IRA data shows Directline dominates the matatu sector with premiums of Kes2.4 billion in the nine months of September last year, ahead of Invesco Insurance Kes648 million, and GA Insurance Kes304.4 million. Other small players collecting less than Kes100 million in premiums include Sanlam, Kenya Orient, Trident, Heritage, Fidelity and Intra Africa which collected only Kes8 million. 

For the full year, Directline collected Kes4.26 billion according to the company financials against claims of Kes2.3 billion, posting a profit of Kes333 million in an industry segment that is usually swamped by massive losses. 

Industry players say the success of the company has come mainly by tightening their process including onboarding clients through digital channels that only allow their 320 agents, 83 brokers and 17 banks to book business only after payment has been made eliminating cases where intermediaries stay with client premiums often times never submitting it. 

The company has also introduced a short code, 23454 to verify whether a matatu has been insured or not. This verification system is used by the police once a Directline-insured vehicle is involved in an accident alerting the company who can then confirm status of the accident. 

“Before you take a bus or a matatu, you can simply send the vehicle registration number to 23454 to make sure that it is not just a sticker on the windscreen. One fraud we were seeing is where people were taking a cover then suspending it but leaving the sticker on the screen,” the firm said. 

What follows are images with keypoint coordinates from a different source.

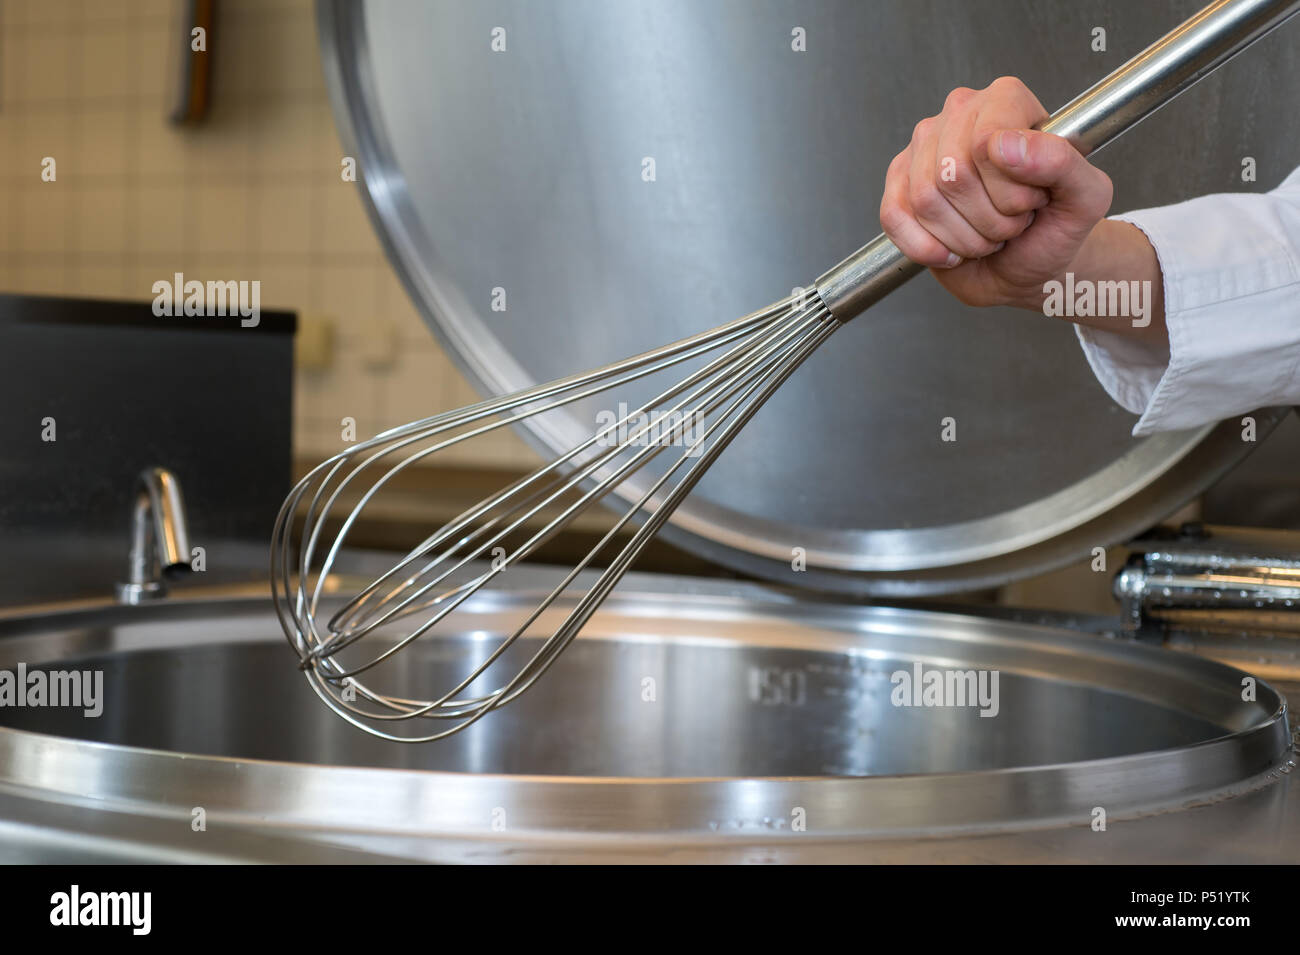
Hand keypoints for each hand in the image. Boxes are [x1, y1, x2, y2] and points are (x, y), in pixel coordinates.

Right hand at [879, 76, 1113, 309]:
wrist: (1027, 268)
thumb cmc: (1054, 228)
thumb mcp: (1086, 197)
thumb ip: (1063, 162)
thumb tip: (1008, 146)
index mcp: (1006, 100)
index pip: (985, 142)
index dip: (1010, 190)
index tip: (1033, 201)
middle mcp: (959, 114)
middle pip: (952, 174)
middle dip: (989, 218)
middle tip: (1011, 222)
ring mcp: (923, 149)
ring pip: (925, 199)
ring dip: (963, 236)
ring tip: (987, 233)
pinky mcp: (899, 185)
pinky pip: (895, 217)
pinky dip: (926, 247)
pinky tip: (952, 249)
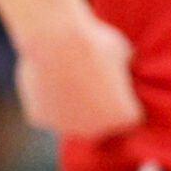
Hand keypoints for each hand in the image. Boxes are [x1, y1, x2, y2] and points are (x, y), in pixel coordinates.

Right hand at [14, 15, 142, 138]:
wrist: (56, 40)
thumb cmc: (94, 43)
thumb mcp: (122, 50)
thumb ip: (122, 66)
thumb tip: (118, 66)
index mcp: (125, 116)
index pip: (128, 112)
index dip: (122, 93)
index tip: (115, 76)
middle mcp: (97, 129)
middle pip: (100, 120)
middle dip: (97, 103)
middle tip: (90, 76)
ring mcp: (67, 128)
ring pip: (73, 117)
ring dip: (73, 103)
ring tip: (70, 74)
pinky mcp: (41, 120)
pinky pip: (49, 111)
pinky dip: (50, 99)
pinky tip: (51, 77)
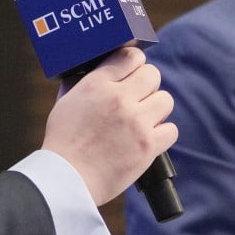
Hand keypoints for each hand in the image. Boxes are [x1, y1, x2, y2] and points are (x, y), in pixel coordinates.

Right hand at [41, 46, 177, 205]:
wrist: (66, 178)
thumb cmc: (63, 142)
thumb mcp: (66, 101)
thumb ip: (84, 83)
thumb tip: (97, 72)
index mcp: (97, 84)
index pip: (130, 56)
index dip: (135, 64)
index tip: (133, 73)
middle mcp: (119, 98)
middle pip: (152, 75)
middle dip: (147, 85)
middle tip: (138, 99)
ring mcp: (136, 121)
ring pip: (165, 100)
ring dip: (156, 109)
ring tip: (143, 120)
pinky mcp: (148, 145)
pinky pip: (171, 129)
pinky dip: (162, 134)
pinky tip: (149, 138)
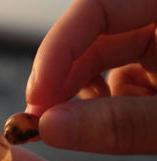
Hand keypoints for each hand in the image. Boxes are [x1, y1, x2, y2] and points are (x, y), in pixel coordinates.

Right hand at [25, 0, 156, 153]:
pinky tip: (102, 124)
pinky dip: (99, 106)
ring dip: (75, 97)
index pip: (98, 8)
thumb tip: (48, 127)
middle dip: (60, 82)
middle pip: (91, 39)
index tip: (36, 95)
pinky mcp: (153, 68)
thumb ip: (121, 123)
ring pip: (98, 61)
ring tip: (65, 126)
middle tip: (37, 121)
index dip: (58, 49)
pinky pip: (113, 80)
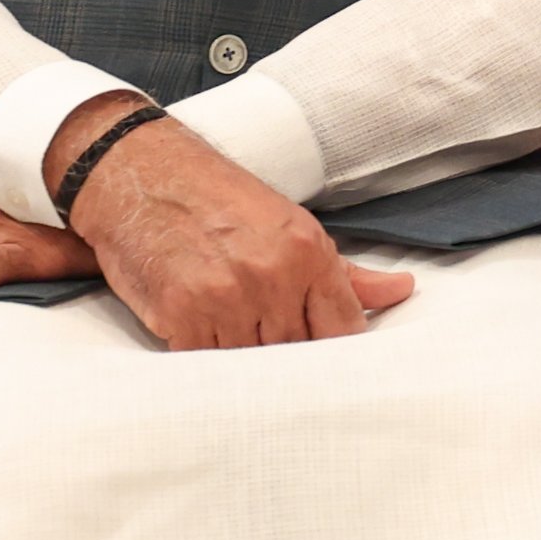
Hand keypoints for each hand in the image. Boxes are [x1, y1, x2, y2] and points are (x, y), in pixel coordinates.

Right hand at [51, 97, 415, 351]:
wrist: (139, 175)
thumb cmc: (218, 200)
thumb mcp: (290, 225)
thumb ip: (345, 273)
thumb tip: (401, 291)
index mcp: (308, 253)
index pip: (342, 331)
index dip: (332, 350)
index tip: (323, 358)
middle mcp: (271, 276)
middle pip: (296, 353)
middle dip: (285, 355)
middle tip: (267, 341)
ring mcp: (225, 298)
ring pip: (251, 364)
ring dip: (243, 359)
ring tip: (230, 331)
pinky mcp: (180, 315)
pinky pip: (206, 363)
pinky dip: (204, 356)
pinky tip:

The company now wants to move a step further to limit claims payments to vehicles that have not overloaded passengers and will soon require PSVs to operate with a manifest recording all passengers who were in a vehicle to lock out fraudulent claims. 

How this will work for the industry that has reserved the right to pick up passengers along the road and where touts regularly cheat owners of the number of passengers they carry is left to be seen. 

Directline says they have also built a system that notifies claimants when the company pays. They claim a battery of ambulance chasing lawyers often represent claimants but fail to deliver the compensation once it is paid which has eroded confidence in the market. 

PSV insurers usually have the highest complaints at the regulator with half of the top ten claimants being related to public transport insurers.